Each summer in the 1920s, a fair was organized in Gillingham Park to raise funds for the local St Bartholomew's Hospital. The traditional highlight of the event, which took place at the end of the festivities, was a demonstration of firefighting and rescue by the Gillingham Fire Brigade.

Each year, a house of wood and canvas three storeys, or about 40 ft, high, was built in the park as the venue for a mock wedding reception at which two firemen, costumed as a bride and groom, would be entertaining their "guests": other firemen, Royal Naval Cadets from the nearby Chatham unit of the Volunteer Cadet Corps, and Sea Scouts.

The display would involve the simulated break out of a small fire necessitating the rescue of the occupants from the upper levels of the building. Flares and smoke bombs were used to give the illusion of the structure being ablaze, and after everybody had been "rescued" from the building, a real fire was set to enable the fire brigade to demonstrate their firefighting skills.

==Disaster==
After the mock wedding, the six men and nine boys aged between 10 and 14 were ready to enact their staged rescue when the real fire was accidentally lit; the cause is unknown.

§ REQUIRED ACTION 1: Reproduce a section of the passage on the Gillingham Park fair word for word, beginning at the words "The display would" and stopping after "their firefighting skills.".
§ REQUIRED ACTION 2: According to the passage on the Gillingham Park fair, how high was the wood-and-canvas house built for the display?
§ REQUIRED ACTION 3: Resume the account of the Gillingham Park fire display, picking up after its final sentence.

§ PROVIDED RECORDS:
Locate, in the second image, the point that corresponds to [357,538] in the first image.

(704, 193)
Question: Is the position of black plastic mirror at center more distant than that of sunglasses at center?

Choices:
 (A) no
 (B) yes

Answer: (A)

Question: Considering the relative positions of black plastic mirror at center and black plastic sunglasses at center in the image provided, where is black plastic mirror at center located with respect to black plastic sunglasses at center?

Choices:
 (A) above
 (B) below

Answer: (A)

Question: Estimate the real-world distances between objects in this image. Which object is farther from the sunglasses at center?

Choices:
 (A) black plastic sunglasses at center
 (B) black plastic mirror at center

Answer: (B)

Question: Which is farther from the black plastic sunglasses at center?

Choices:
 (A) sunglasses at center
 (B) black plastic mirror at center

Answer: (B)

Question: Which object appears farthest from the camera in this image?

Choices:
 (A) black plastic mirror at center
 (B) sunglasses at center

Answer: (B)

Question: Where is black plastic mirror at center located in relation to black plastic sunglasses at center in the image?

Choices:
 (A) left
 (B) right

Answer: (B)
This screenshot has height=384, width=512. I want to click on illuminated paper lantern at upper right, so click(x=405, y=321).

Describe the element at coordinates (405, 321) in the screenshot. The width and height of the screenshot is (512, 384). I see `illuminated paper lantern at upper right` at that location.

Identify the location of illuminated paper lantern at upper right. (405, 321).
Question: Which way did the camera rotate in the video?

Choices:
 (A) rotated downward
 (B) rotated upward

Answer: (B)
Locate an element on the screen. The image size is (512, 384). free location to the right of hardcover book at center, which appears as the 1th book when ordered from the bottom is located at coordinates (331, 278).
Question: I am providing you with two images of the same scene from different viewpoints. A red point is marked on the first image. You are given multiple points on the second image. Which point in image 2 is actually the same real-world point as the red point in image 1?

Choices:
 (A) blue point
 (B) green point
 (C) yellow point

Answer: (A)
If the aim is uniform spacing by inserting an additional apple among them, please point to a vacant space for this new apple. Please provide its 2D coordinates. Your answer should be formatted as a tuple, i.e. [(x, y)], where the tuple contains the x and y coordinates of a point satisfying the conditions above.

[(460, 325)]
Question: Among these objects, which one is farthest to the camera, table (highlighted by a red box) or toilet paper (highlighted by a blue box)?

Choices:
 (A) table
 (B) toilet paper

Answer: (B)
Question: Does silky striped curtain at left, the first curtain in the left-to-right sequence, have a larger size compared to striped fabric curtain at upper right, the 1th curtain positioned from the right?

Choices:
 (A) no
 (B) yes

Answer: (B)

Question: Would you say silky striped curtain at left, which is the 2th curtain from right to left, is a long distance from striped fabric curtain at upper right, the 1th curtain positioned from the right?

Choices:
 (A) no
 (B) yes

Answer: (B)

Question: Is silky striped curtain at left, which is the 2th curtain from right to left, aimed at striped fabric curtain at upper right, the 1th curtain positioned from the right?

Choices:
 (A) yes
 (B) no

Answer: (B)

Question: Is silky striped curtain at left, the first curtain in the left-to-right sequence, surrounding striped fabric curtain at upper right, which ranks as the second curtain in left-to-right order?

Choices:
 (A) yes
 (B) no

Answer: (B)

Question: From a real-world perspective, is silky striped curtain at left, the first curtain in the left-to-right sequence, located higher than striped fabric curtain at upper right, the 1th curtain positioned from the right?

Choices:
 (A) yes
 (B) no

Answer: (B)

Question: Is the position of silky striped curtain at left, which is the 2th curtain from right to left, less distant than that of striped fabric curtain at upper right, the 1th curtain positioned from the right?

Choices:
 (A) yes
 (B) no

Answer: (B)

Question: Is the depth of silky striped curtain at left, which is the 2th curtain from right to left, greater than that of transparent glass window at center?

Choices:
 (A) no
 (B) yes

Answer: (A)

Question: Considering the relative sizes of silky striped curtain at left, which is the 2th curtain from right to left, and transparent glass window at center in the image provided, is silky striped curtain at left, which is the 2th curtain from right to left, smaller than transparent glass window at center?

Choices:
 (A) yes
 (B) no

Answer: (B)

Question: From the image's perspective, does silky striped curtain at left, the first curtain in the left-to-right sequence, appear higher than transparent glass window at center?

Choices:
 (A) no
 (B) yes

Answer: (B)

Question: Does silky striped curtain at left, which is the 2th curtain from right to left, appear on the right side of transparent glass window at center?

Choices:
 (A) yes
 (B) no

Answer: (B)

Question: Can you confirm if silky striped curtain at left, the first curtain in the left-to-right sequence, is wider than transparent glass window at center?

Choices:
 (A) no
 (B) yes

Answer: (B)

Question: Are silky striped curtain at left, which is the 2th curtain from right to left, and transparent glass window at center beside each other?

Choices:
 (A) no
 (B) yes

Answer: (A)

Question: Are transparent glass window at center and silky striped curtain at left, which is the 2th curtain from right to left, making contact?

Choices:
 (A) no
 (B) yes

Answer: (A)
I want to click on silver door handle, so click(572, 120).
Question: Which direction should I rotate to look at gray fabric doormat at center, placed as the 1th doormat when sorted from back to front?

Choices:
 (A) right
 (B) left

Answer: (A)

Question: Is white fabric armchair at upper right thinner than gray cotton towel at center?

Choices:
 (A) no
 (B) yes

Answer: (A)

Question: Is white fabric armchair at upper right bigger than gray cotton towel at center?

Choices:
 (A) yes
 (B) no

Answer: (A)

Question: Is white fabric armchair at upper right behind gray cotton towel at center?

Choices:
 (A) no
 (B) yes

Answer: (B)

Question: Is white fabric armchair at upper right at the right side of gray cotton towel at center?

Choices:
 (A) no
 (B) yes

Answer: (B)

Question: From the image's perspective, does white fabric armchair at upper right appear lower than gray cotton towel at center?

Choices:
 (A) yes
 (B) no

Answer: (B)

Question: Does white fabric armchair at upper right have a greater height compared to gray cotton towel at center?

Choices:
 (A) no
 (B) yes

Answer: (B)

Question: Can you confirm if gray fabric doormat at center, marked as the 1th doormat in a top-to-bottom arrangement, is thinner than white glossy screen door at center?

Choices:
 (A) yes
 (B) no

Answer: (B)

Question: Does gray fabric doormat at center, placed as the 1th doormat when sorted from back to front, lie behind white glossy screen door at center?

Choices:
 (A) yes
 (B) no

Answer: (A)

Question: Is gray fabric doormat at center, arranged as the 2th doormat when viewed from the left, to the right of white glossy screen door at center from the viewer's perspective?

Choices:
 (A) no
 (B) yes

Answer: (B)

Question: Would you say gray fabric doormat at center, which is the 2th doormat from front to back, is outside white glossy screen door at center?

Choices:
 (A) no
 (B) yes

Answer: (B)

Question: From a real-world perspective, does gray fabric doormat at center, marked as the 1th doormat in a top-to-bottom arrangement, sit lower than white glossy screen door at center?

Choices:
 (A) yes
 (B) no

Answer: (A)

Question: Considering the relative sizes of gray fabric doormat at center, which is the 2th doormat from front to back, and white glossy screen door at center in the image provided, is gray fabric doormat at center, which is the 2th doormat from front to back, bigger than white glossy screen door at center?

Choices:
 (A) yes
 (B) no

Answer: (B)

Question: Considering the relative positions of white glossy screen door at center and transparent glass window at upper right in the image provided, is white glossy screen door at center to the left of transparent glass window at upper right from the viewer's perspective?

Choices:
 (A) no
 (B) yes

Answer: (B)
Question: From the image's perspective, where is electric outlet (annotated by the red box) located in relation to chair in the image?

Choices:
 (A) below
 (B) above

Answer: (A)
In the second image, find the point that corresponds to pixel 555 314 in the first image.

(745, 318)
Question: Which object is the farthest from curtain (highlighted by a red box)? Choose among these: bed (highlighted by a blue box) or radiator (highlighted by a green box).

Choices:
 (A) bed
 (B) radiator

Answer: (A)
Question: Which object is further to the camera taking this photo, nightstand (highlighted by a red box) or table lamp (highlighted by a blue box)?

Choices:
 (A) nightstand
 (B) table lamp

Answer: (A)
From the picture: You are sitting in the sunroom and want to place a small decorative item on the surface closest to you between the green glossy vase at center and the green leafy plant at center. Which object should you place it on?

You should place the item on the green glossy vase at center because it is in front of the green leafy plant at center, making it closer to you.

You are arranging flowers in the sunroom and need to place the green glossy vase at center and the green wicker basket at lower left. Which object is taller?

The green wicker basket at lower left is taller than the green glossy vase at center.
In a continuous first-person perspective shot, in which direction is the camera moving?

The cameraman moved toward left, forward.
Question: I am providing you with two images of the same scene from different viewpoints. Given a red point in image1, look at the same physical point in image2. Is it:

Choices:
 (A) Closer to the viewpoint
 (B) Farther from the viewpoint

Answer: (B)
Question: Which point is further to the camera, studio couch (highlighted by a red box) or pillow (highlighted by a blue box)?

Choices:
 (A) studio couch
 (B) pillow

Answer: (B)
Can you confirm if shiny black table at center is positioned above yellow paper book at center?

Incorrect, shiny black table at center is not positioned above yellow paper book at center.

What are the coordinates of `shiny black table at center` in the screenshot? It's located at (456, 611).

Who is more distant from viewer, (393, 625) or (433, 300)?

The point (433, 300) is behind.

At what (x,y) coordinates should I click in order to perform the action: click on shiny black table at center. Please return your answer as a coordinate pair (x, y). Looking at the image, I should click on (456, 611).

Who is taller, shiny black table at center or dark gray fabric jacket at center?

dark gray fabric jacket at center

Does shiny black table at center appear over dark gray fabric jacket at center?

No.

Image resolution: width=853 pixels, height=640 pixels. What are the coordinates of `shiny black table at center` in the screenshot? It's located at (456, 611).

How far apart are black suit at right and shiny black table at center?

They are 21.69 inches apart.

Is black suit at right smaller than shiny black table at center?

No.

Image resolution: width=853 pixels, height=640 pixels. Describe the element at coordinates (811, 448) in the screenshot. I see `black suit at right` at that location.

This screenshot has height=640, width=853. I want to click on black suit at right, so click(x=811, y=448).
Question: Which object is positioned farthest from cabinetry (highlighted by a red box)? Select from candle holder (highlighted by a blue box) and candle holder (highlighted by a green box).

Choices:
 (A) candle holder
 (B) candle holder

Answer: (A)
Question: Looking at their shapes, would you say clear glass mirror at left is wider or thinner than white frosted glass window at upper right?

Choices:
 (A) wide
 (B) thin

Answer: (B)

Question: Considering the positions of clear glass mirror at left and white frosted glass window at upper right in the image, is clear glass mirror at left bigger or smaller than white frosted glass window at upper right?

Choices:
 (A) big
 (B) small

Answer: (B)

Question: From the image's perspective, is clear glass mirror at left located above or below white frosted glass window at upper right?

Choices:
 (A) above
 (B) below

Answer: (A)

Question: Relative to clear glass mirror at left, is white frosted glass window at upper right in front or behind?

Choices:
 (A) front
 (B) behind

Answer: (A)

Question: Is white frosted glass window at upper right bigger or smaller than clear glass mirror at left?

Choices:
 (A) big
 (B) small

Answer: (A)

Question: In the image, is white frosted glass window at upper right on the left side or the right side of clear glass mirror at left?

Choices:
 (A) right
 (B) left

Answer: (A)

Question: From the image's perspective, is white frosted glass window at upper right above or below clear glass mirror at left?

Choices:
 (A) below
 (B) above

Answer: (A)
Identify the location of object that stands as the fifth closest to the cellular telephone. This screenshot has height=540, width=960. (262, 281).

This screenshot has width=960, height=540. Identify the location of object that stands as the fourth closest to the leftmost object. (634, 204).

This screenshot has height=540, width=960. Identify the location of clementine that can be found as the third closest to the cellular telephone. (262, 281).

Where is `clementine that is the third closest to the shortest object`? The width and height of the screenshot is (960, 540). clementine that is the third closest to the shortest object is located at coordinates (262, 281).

§ YOUR RESPONSE 1:
The display would involve the simulated break out of a small fire necessitating the rescue of the occupants from the upper levels of the building. Flares and smoke bombs were used to give the illusion of the structure being ablaze, and after everybody had been "rescued" from the building, a real fire was set to enable the fire brigade to demonstrate their firefighting skills.

§ YOUR RESPONSE 2: It was three storeys, or about 40 ft, high.

§ YOUR RESPONSE 3:
Flames instantly took hold and spread the full height of the structure, trapping the occupants inside. Other firefighters were immediately aware that they were now dealing with a genuine emergency rather than a demonstration, but initially most of the spectators did not realize anything was amiss, taking the cries for help they heard to be part of the performance, and reportedly cheering and applauding what they believed to be realistic and spectacular effects until they witnessed two boys with their clothing ablaze jump to their deaths from the top of the structure.

The fire was extinguished within a few minutes, but had been of such intensity that 13 people died at the scene. Two victims were rescued alive, but both died of their injuries in the hospital, St Bartholomew's, for which they had been intending to raise funds, bringing the final death toll to 15.

Funerals were held on 17 July; all shops in Gillingham remained closed on that day and thousands of people lined the two-mile funeral route. Over the years the graves became neglected. Canadian Lori Oschefski campaigned for the graves to be restored, and for a memorial to be erected. On 10 July 2011 a memorial to the fifteen people who lost their lives in the disaster was unveiled in Gillingham Park.

==Victims==
(Sources:)
- Scout Reginald Henry Lewis Barrett (13).
- Cadet David Stanley Brunning (12).
- Cadet Eric Edward Cheesman (12).
- Fireman Francis Bull Cokayne (52).
- Royal Marine and former Fireman Royal George (Ronald) Mitchell (37).
- Leslie George Neale (13).
- Fireman Albert Joseph Nicholls (56).
- Petty Officer John Thomas Nutton (37).
- Cadet Leonard Charles Searles (10).
- Cadet and Scout Ivor Douglas Weston Sinden (11).
- Scout William Herbert Jack Spinks (13).
- Fireman Arthur John Tabrett (40).
- Robert Dennis Usher (14).
- Scout Leonard Gordon Winn (13).
- Frederick Arthur Worrall (30).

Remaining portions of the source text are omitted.